A pair of George I walnut wing armchairs doubled the mid estimate at £7500 while a George III waisted elm box stool was a private buy at £3200, more than 10 times the lower estimate.
Braund’s appreciation of elm was also evidenced by a George III burrwood tripod table. With an 18in (47cm) diameter dished top on a reeded and vase-turned stem, it tripled top hopes in selling to a dealer at £3600.
A wealth of 17th century brass and pewter wares sold mainly in three-figures but a Dutch warming pan from the same era did rather better.
With a steel and turned brass handle and a pierced hinged lid repoussé decorated with a coat of arms, three fleur-de-lis and a spider’s web, it made £1800, six times the lower guide.
Overseas bidders accounted for two of the high-priced surprises during the ‘mixed owners’ section of the sale.

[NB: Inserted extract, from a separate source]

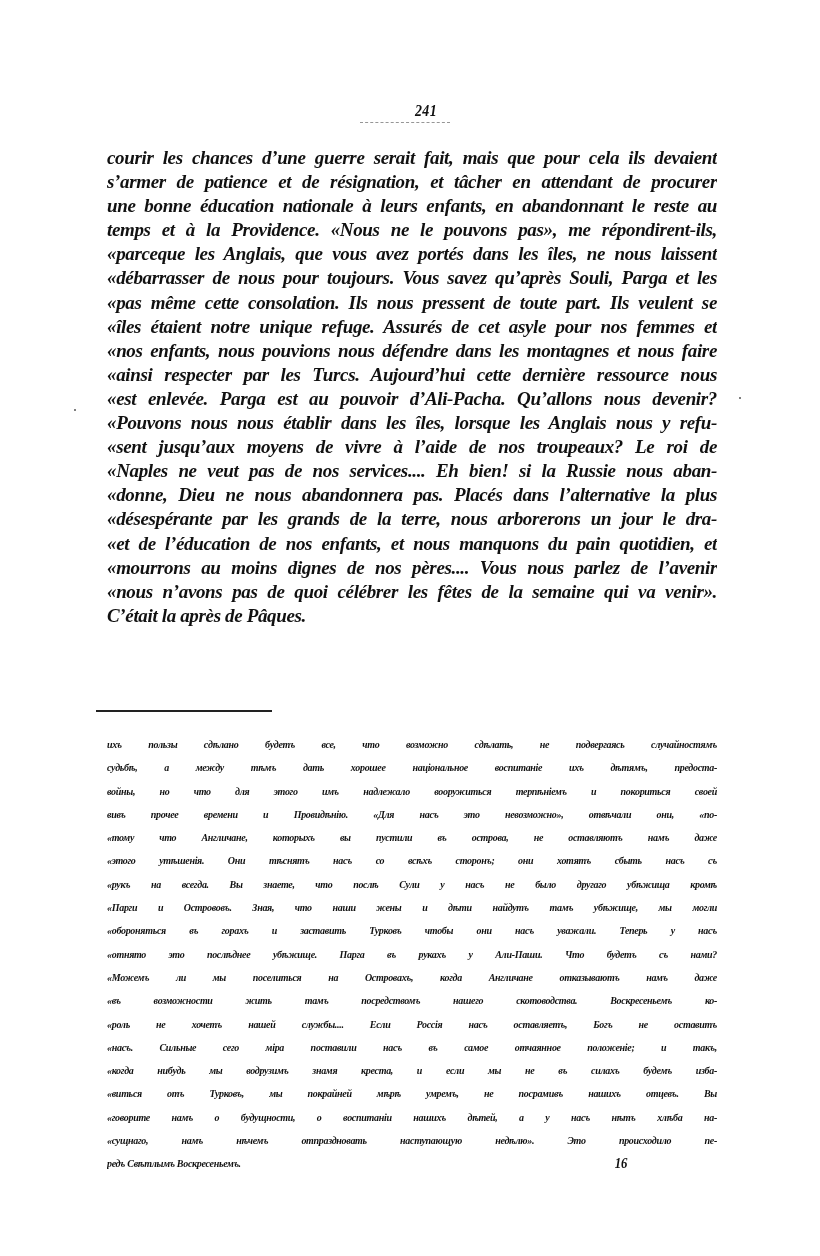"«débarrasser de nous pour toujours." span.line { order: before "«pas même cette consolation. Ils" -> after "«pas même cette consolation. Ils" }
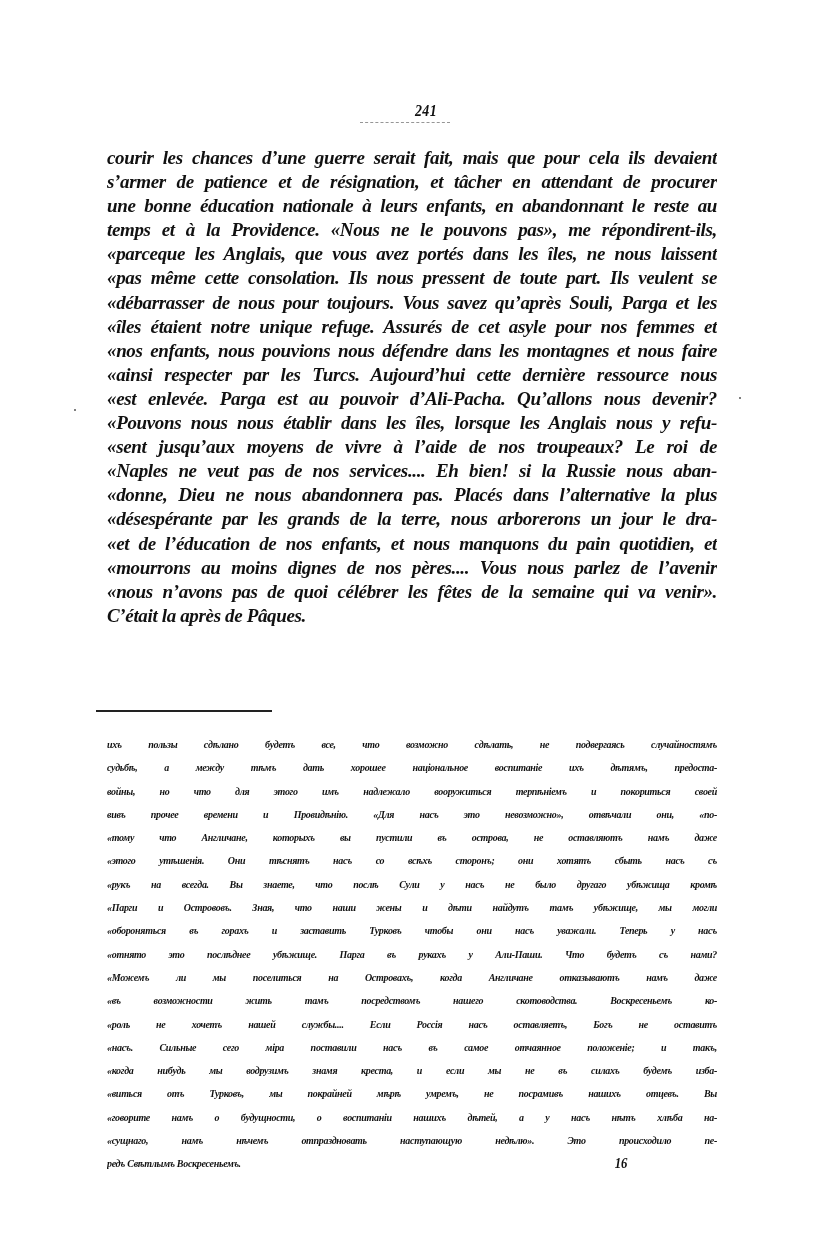"«роль не хочетъ нашей службы...." span.line { order: before "«насъ. Сильные сего міра поставили" -> after "«насъ. Сильные сего міра поставили" }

Standing 20in (51cm) tall, a late 18th or 19th Italian marble ‘Grand Tour ’figure of Apollo, leaning on a serpent-entwined tree stump as he holds the remains of his lyre, was estimated at £800-1200. It sold to an Italian bidder at £15,000.
Key to the appeal of an early 19th century tricorn hat was the maker’s mark S Mason Jr. 166 Was…ton St. Boston.
The milliners have long gone from Washington Street, the longest thoroughfare in the city, but the 14in (36cm) wide hat was a tribute to the lasting qualities of their stock. Estimated at £100-150, it sold to an American bidder at £2200.